### [Excerpt]
# # # #

My children are now 19, 17 and
12.When they were little, I couldn't afford organized activities, and so we spent a good portion of their childhood having "unstructured adventures," aka playing. Thank God we did! They love that time, I love that time, and I will never regret it. They are 3 amazingly creative young ladies.

meli-mello said...

Oops - I meant to comment about something else but your question at the end led me off topic. What I wanted to say was this: both my husband & I grew up with overscheduled childhoods. By the time I was in junior high it was piano, trumpet, violin, choir and ski racing (ask me how many instruments I can play: ZERO). Anyway, I was heading for a nervous breakdown and by high school I quit everything but choir & piano - the two things I actually enjoyed. I don't blame my parents, I wanted to do all of those things and they wanted to give me everything they didn't have. My husband was in the same boat (we actually met in the semi-pro choir we were in during high school) and we both agree that our children won't be dabblers in all and masters of none and we won't be driving from one end of the city to the other everyday. I'm exhausbted just thinking about it.

grits said...

playday for me was yesterday. We played alot of Wii, weaved on a loom, played outside with the dogs and got chinese take-out.

today is laundry and housework - (after I finish my coffee and play a few pogo games lol)

My daughter plays soccer. Seems like all her other friends do all the other sports, dance, girl scouts and some kind of instrument lessons.

We both know she gets too overwhelmed if there is one more thing other than school involved, so she isnt interested and we are both happy.

Love This Life said...

Sweeping generalizations and veiled put downs of public school children and parents... It just floors me... kids are happy playing, regardless of what and how... its the adults that need to dissect, worry and helicopter around them that makes them unhappy... as George Carlin said: "if you want happy kids, leave them the hell alone"... homelearners don't have it any better or any worse - just different (please trust me on this as I have tried it both ways)...we have to let them swim... some structured play isn't a bad thing. Open your eyes wide -- see all the possibilities for them and just remember 'our children are not our children, they are the sons and daughters of life's longing for itself' (Gibran)... Peace be with you all.... Trust your kids are happy, just love 'em.

Ami said...

I went back and read my post again, just to be sure...

School? Who said anything about school?
(Yes, at the bottom of the post there's a topic tag of "unschooling" along with "creativity, parenting, play and the writing life" but that's just because I thought people interested in those topics might be interested in this post.)

# # # #

### [Given material]
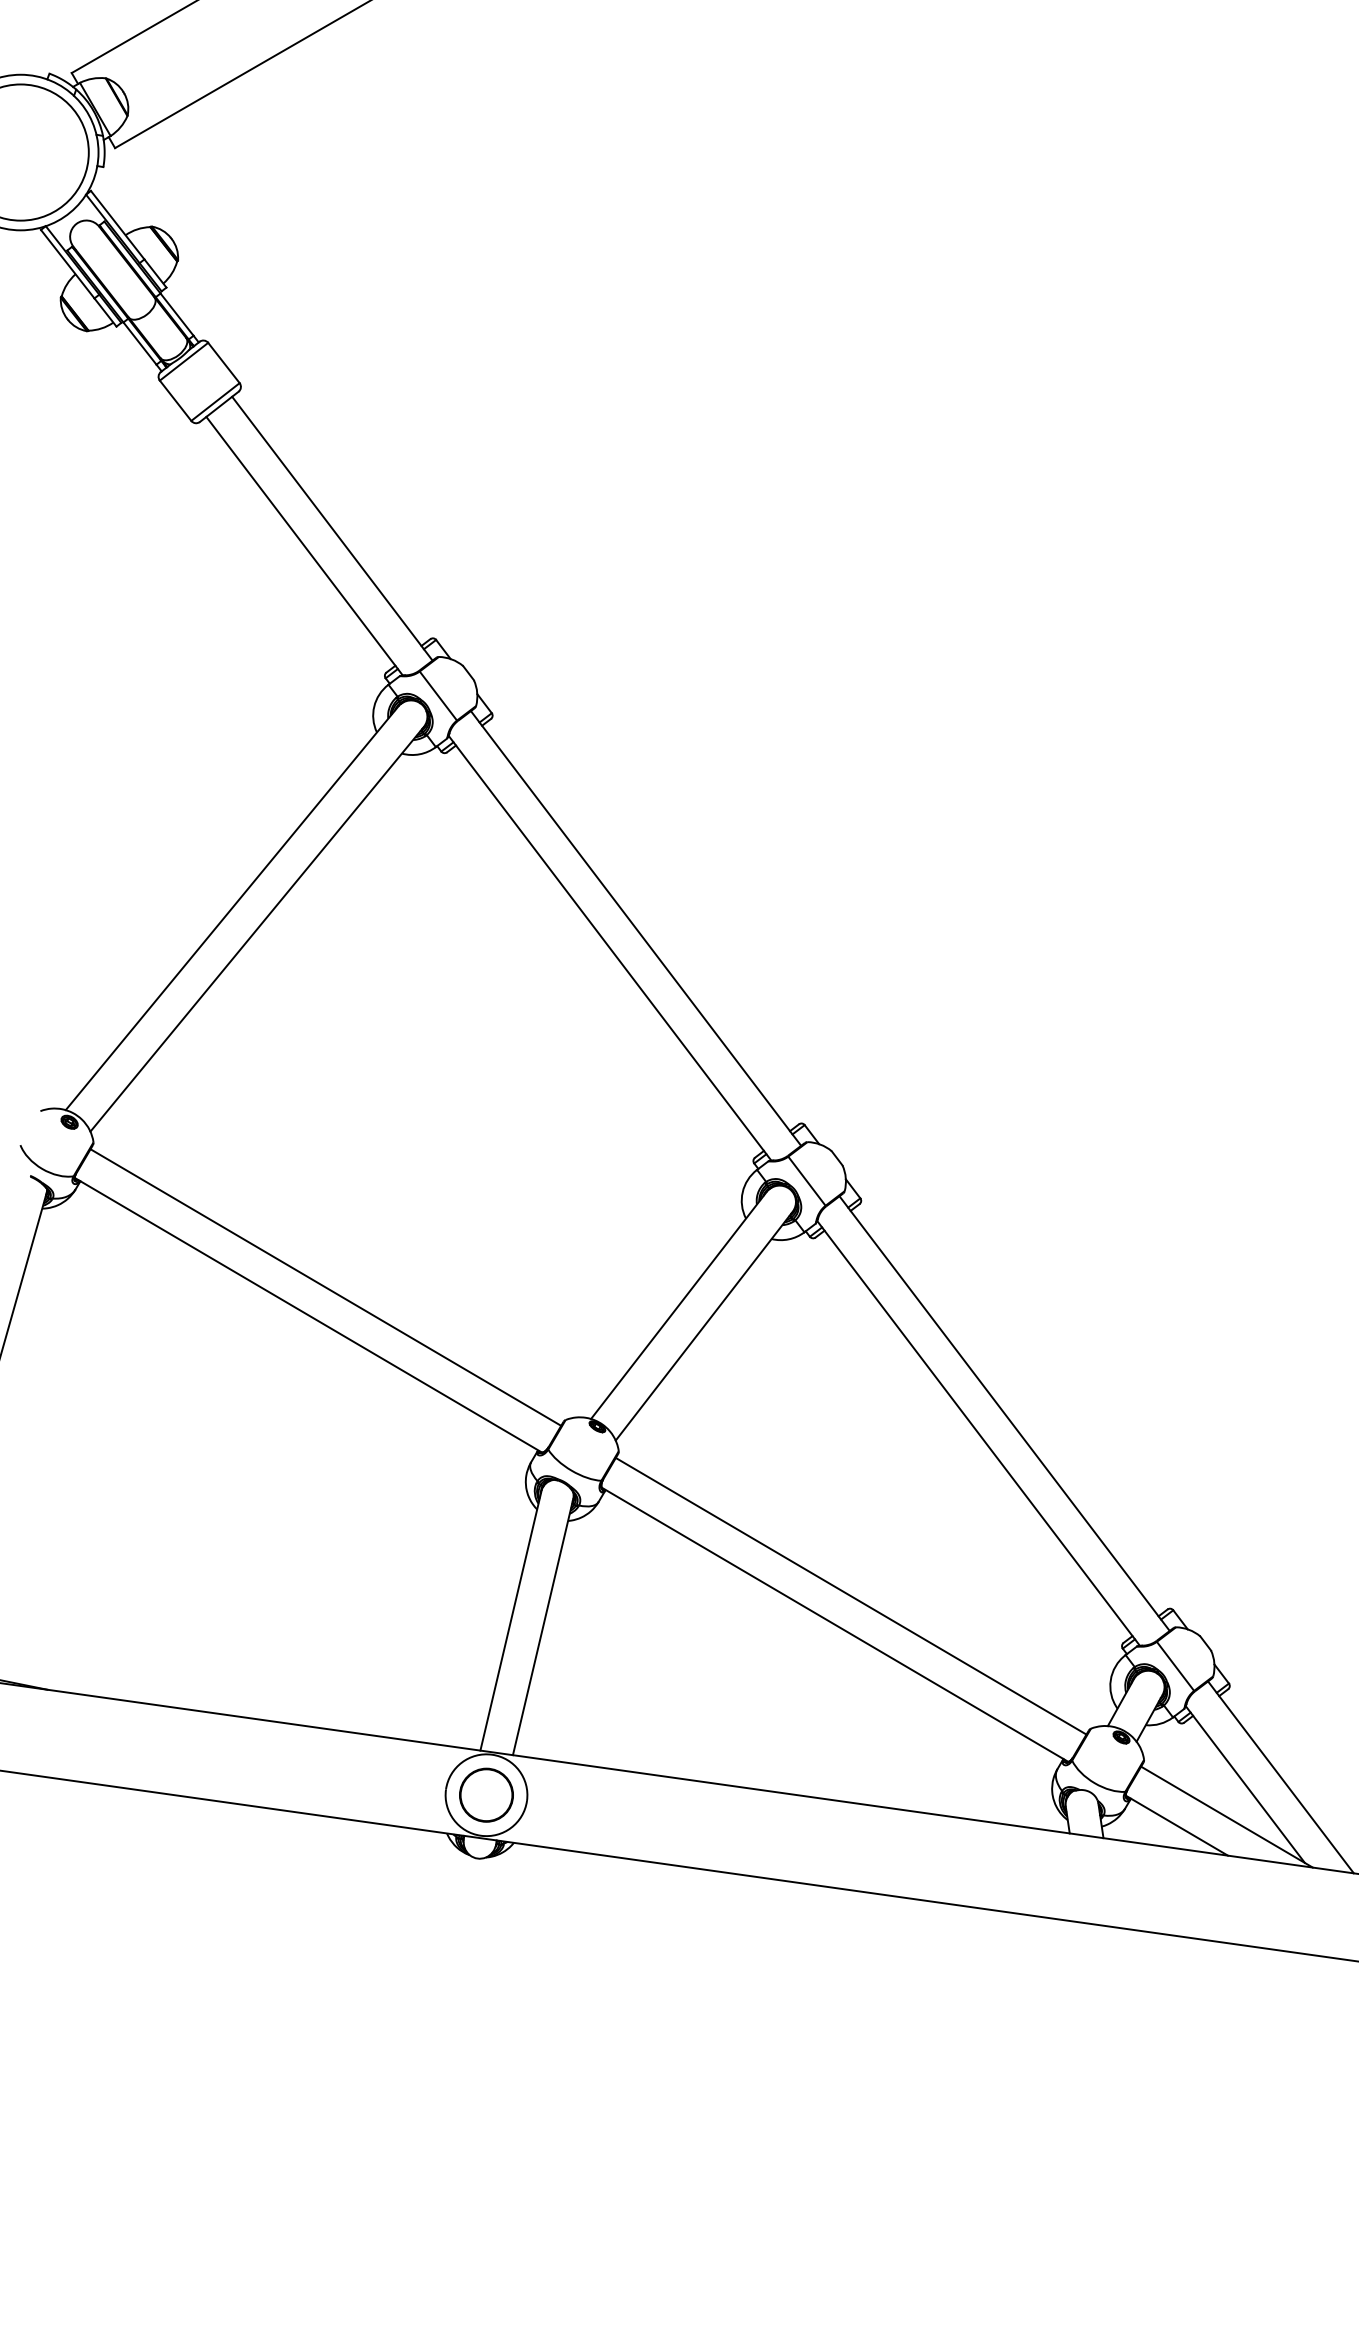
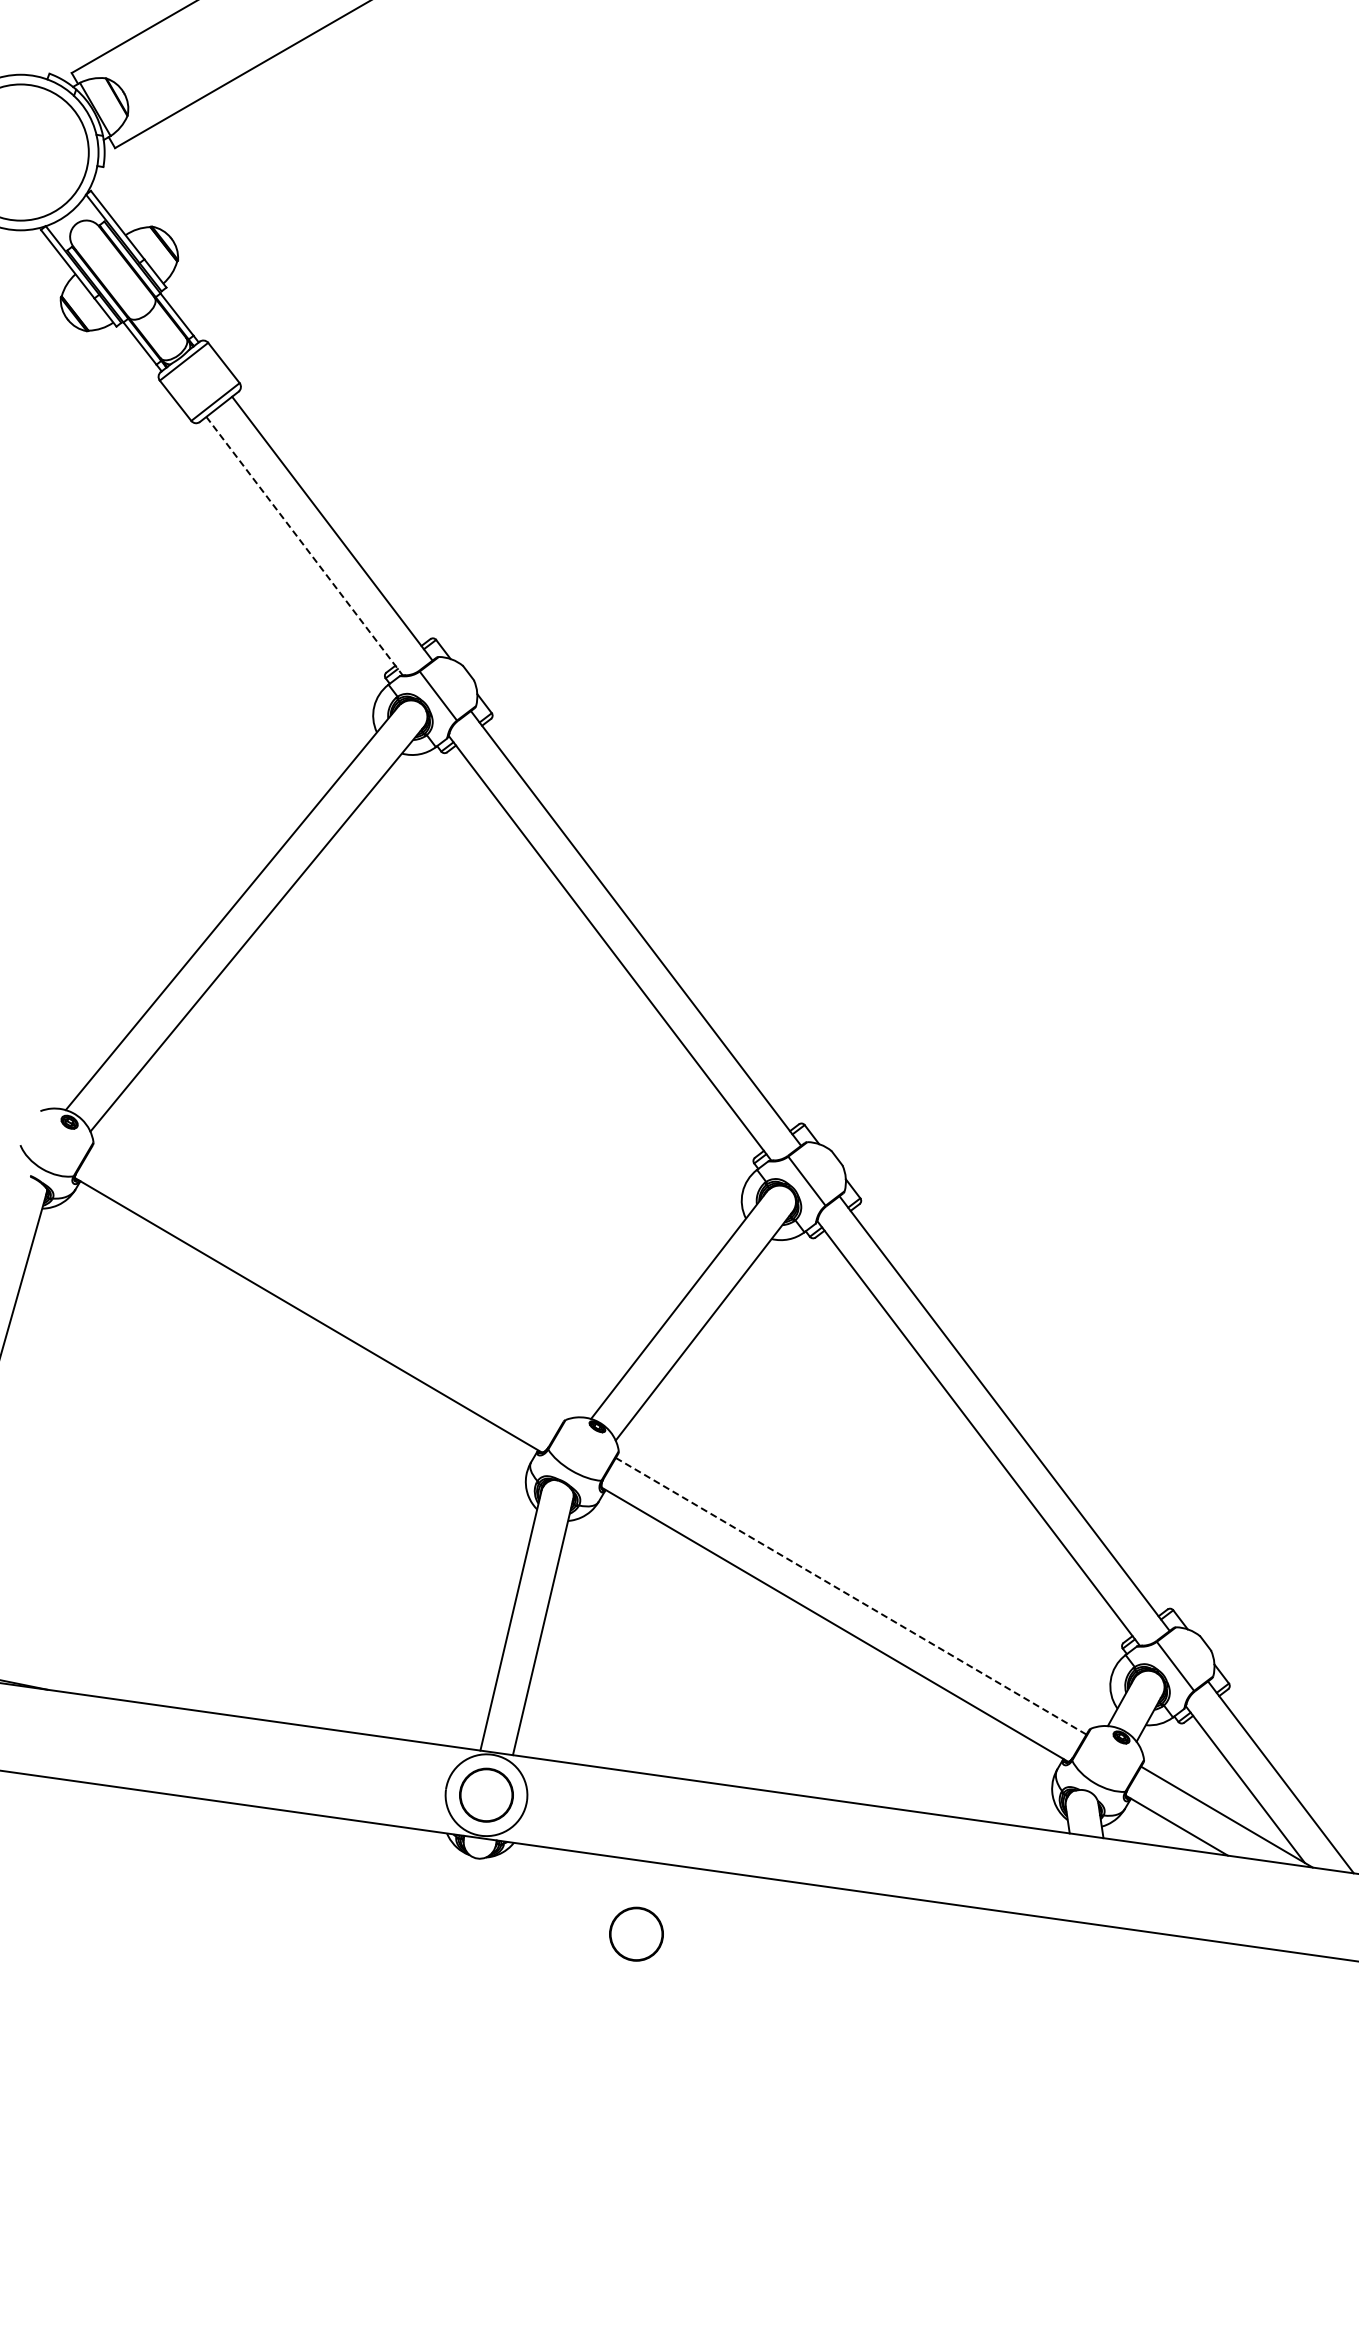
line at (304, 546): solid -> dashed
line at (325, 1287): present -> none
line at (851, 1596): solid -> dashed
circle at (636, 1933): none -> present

# # # #

### [Task 1]
According to the comment thread on children's play, where did meli-mello meet her husband?
### [Task 2]
Carry on the comment thread about children's play from the point where it ends.

### [Final answer 1]
They met in the semi-pro choir they both sang in during high school.

### [Final answer 2]
I would never presume to judge the choices parents make when it comes to schooling, homeschooling, unschooling etc. Every family, every child and every parent is different. What works for some might not work for others. Parenting is hard.

The post was meant to tell readers a bit about the documentary I'd watched and how it had inspired me to think about the value of unstructured play in life. (In the lives of adults as well as children.)

Unstructured play can happen anywhere, in and out of school. Organized sports and other activities also happen everywhere - in and out of school.

Let me be clear, my thoughts were only about the importance of fostering creativity and creative thinking through unstructured play.

I agree, structured activity (wherever it takes place) is also important - but, in my opinion, an over-structured life that leaves no room for free time and flexibility is a recipe for disaster.

Cheryl Arkison said...

I would love to play today.
Thanks for this post. My daughter's birthday is coming up and after giving in to her request for a birthdya party I asked what she wanted to do at her party. "Just play." Such a smart three year old.
I'm stuck at my salaried desk job, but I think I might turn away from the computer and colour for a bit.

Andrea of Become a Consultant Blog said...

I stumbled upon this blog while taking a few moments out from family life and my business. I've been reading The Birth House in stolen moments. How lovely to find your blog and a post in support of unstructured play! My only lament is that I live in the city and it's nearly impossible to do playdates because all the other kids are in activities. The playground is devoid of kids during the day. As city dwellers, we have no yard, so I've had to succumb to a couple activities, since it's hard to provide for tons of solo unstructured play in a condo. But an adventure to the forest, beach or park is the best time ever. I only wish there were a few more people to join us.